There are three principle methods of written communication in the professions: letters, memos, and emails. While most businesses and organizations use all three on a regular basis, it is the memo that is the most frequently used.

Memos are brief messages that are usually sent between people who have already established a relationship. While letters are often used for formal communication and to establish contact, memos are used to conduct more day-to-day business. Memos have a suggested format, and many organizations develop their own template, but are less formal than a letter.

The heading of a memo contains four simple elements -- To, From, Subject, and Date. Additionally, a CC or BC line may be added if more people should read the information included in the memo.

Employees in all types of businesses and organizations write memos. Memos are sent out to inform of an upcoming event or report on a decision that has been made. Memos are also sent out to request a specific action be taken.

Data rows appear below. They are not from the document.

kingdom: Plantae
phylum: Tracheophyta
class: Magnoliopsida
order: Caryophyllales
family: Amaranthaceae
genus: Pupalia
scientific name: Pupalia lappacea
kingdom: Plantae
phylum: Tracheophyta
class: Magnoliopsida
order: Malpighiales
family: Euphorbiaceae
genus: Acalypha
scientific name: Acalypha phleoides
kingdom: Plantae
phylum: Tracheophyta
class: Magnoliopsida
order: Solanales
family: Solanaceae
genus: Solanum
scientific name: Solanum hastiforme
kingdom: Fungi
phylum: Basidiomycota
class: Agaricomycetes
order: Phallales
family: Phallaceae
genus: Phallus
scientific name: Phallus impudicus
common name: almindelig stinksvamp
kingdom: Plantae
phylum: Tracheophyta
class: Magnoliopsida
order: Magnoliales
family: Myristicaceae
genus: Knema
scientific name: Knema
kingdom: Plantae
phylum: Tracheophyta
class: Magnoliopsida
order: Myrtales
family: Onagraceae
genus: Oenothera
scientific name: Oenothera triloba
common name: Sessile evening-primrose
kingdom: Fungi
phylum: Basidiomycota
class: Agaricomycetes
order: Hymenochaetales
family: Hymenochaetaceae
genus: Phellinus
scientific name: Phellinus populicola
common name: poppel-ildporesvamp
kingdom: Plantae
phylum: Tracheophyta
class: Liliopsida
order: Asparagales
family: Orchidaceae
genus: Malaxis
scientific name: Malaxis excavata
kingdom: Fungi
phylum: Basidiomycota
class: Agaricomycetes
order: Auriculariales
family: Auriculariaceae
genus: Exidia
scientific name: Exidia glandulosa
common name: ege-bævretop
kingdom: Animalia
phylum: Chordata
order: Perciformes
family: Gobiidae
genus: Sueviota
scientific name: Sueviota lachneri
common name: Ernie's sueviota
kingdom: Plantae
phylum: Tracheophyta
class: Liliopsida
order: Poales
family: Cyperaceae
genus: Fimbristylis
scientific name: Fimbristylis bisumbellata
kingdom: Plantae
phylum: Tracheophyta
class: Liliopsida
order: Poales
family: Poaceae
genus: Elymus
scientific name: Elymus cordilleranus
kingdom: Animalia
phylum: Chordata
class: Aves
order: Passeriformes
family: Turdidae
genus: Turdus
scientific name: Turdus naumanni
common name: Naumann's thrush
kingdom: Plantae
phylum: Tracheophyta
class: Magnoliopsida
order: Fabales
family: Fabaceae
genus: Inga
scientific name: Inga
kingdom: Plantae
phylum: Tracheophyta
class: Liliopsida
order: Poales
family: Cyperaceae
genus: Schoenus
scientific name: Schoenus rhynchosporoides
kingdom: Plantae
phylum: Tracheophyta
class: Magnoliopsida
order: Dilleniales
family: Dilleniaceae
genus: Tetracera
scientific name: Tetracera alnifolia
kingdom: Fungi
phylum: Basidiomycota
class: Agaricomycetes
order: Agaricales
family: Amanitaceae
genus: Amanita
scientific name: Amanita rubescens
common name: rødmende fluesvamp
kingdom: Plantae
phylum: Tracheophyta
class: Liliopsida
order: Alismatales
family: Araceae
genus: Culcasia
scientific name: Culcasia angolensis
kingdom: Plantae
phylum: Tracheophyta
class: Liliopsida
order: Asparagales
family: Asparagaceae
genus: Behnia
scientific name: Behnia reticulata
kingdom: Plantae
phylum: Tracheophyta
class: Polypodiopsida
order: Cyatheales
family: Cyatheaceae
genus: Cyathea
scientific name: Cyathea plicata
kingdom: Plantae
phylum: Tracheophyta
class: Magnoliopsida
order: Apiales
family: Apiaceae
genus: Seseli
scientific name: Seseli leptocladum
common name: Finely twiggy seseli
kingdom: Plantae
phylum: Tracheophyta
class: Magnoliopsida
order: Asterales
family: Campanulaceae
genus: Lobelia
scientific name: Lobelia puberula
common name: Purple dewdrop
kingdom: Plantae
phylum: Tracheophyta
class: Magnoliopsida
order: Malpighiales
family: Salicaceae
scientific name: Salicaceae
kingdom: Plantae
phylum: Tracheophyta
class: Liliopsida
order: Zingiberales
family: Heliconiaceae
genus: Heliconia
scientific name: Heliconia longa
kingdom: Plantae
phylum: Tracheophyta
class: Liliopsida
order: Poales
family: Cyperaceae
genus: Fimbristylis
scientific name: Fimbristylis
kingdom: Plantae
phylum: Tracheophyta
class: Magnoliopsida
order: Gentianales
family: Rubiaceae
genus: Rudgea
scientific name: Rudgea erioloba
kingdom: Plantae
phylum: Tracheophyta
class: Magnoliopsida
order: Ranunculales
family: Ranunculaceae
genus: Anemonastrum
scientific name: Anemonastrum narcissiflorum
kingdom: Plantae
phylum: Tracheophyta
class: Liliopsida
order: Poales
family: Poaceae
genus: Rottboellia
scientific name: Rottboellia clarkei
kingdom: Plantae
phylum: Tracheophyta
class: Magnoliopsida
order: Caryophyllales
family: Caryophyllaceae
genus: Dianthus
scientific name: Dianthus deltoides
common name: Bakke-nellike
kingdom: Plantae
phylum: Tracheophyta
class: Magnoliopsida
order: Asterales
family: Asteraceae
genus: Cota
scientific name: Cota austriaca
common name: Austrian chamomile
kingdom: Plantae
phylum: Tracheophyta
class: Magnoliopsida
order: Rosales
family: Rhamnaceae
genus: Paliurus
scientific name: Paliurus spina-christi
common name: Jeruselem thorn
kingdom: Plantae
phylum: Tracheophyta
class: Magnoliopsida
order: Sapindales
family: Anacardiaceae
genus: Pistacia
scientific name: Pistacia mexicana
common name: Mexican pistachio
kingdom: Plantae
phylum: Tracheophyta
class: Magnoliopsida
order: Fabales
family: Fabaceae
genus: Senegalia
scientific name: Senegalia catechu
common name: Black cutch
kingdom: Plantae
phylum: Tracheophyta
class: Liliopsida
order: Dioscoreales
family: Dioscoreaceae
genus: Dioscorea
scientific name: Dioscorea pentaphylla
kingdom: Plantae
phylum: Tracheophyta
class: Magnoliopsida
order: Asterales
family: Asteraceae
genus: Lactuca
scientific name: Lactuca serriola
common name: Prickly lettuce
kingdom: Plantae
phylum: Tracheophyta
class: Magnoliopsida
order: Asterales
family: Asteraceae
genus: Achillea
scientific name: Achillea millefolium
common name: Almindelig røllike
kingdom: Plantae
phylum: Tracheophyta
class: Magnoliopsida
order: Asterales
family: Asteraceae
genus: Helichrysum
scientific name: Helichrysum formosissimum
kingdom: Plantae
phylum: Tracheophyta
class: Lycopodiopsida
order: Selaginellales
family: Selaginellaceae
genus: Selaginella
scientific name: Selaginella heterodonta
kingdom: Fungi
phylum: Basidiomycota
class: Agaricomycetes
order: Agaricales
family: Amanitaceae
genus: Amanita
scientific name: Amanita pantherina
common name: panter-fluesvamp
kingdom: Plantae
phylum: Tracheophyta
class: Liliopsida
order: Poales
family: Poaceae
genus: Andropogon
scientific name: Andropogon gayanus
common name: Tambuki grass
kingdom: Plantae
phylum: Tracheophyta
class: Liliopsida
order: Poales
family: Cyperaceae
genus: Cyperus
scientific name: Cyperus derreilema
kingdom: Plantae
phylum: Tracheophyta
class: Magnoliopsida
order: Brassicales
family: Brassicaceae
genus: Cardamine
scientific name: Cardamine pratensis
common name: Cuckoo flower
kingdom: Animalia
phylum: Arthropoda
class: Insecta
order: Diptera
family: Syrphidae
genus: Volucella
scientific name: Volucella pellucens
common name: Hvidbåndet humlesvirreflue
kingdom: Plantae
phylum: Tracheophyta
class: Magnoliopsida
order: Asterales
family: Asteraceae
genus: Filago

Many times the actual business that is included in the memo was negotiated informally e-mail, phone, or personal communication, but once a decision has been made a memo is created to record the decision or document an action.

Memos are usually short and succinct. Carefully organize the document. It is important to make the purpose of the memo clear at the opening. If your memo includes more than a few paragraphs it is a good idea to use headings to help your reader quickly scan the document for the necessary information. While it is important to report only necessary information, sometimes you may need to provide background or support information so all readers can fully understand the information. The memo should close with the required or suggested action you want the reader(s) to take.

Most memos are a single sheet but it is permissible to have more pages. Print all additional pages on plain paper rather than letterhead. Include three items in the upper right or left corner: the name of the recipient, the page number, and the date of the memo.

Spend time revising and rewording your memo so it is as clear and succinct as possible. Also spend time proofreading carefully for spelling and grammar errors. Often memos will be filed and kept as a permanent record. No one wants their mistakes preserved in the company files.

Learning to write a clear, concise memo is an important skill for many professionals.